The book also talks about the ELIZA Effect of technological innovation. ELIZA was one of the earliest chatbots, originally programmed in the mid sixties. When I first used a Windows computer in the late nineties, almost all household machines used to come with ELIZA pre-installed. I loved talking to ELIZA, albeit it was a rudimentary program that could mimic human-like conversations, it was fascinating to me back in the days. That exactly is what ELIZA Effect is, it means, we get fascinated by a technology, find it magical, and give it more credit than its actual merit. Currently we are in that bubble of ELIZA Effect about generative AI, we put undue trust and confidence in it.

And from there, the ideas of Super AI, AGI (Artificial General Intelligence) are fuelled. They are not incorrect thoughts, it is not like there is no possibility of them coming, but the current AI models we use are far behind.

Most commonly known or used AI products today are generative pre-trained models, which is yet to go to the level of effectively self-learning and reconstructing itself without human intervention. A line quoting directly from the book “we should be far more concerned about what people will do with AI than with what AI will do on its own,” forget the fear of what AI will do to us, we are the bigger danger ourselves.


Regulations and Adaptation

Finally the book talks about AI policies and laws with great importance, the debate about whether to regulate or not to regulate, if we regulate, how much? The authors recommend, we should immediately move towards strict regulations about certain types of AI globally.

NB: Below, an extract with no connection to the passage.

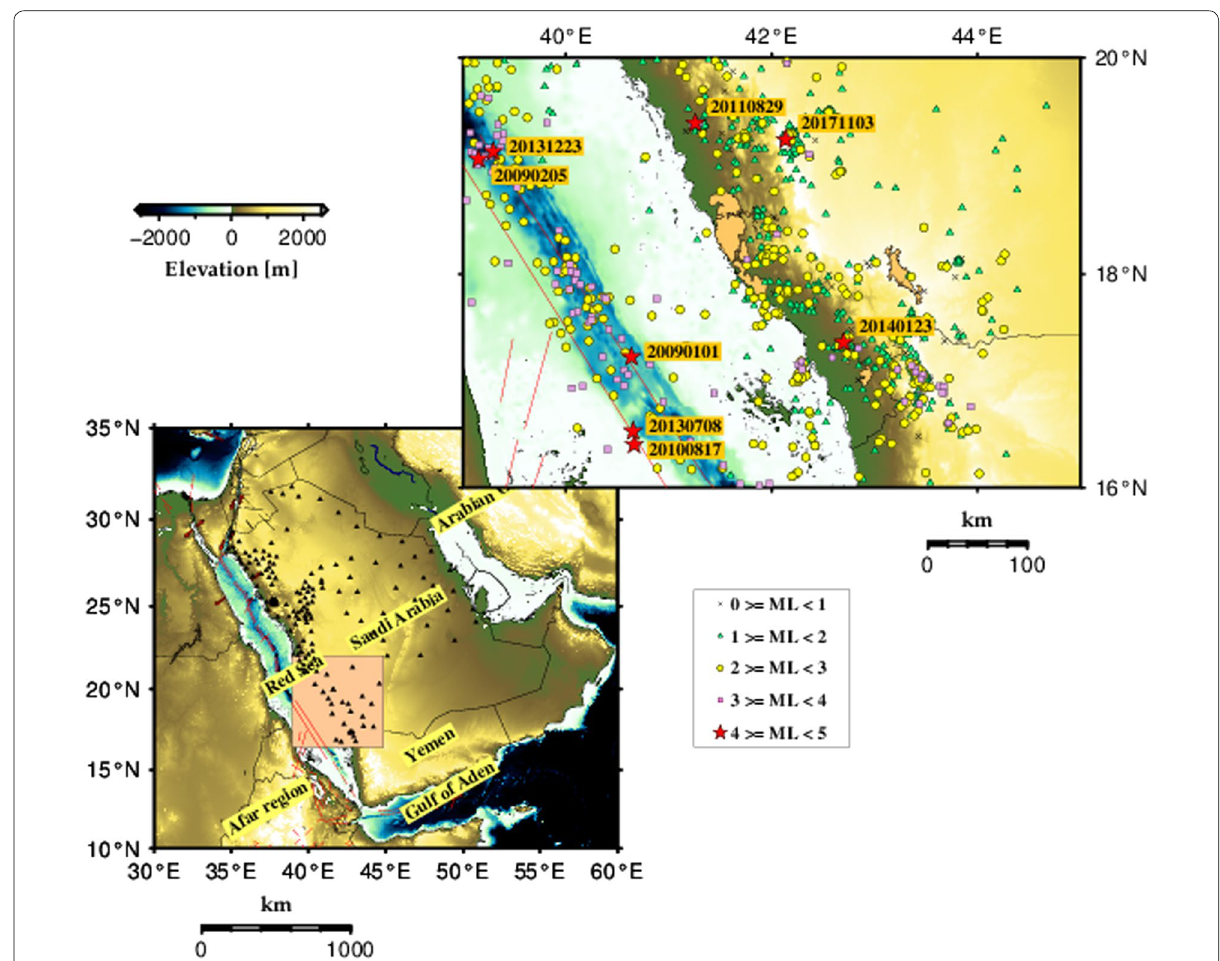
Fig. 1 Map showing the tectonic plate boundaries near the epicenter area and the spatial distribution of epicenters from 2002 to 2017 in its vicinity. The polygons (light brown) refer to the wide distribution of ancient Cenozoic basaltic fields that are called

A vast majority of the corporations who are selling AI products would of course try to sell the idea of having no regulations in the name of freedom of innovation, but the dangers of having no regulations at all is too high to cater to any such request. In some instances, some big tech companies tried to manipulate the government about a regulation for limiting the number of parties who can build AI tech, that is even a bigger danger, stop any such conspiracy vehemently in any country. Because that will help no one rather than companies turning into monopolies.

The technology should be open for anyone to play with—while there should be strict universal regulations in place about certain types of use, like the generation and use of deep-fakes of real human characters, replacing humans with AI for critical decision making that requires nuanced human intuition etc. We need these regulations “yesterday,” while remaining careful about keeping the door for innovation and technological advancement open, and never to allow any exclusive right or benefit to any corporation.

AI models should be more open for scrutiny. AI researches need to be replicable, reproducible, while the academia needs to hold their horses about jumping on the bandwagon. They need to be strict about upholding the academic integrity while teaching and researching AI. It is very easy to derail by the hype, myth and the magic.

I highly recommend the book. It would be a timely and necessary read for anyone.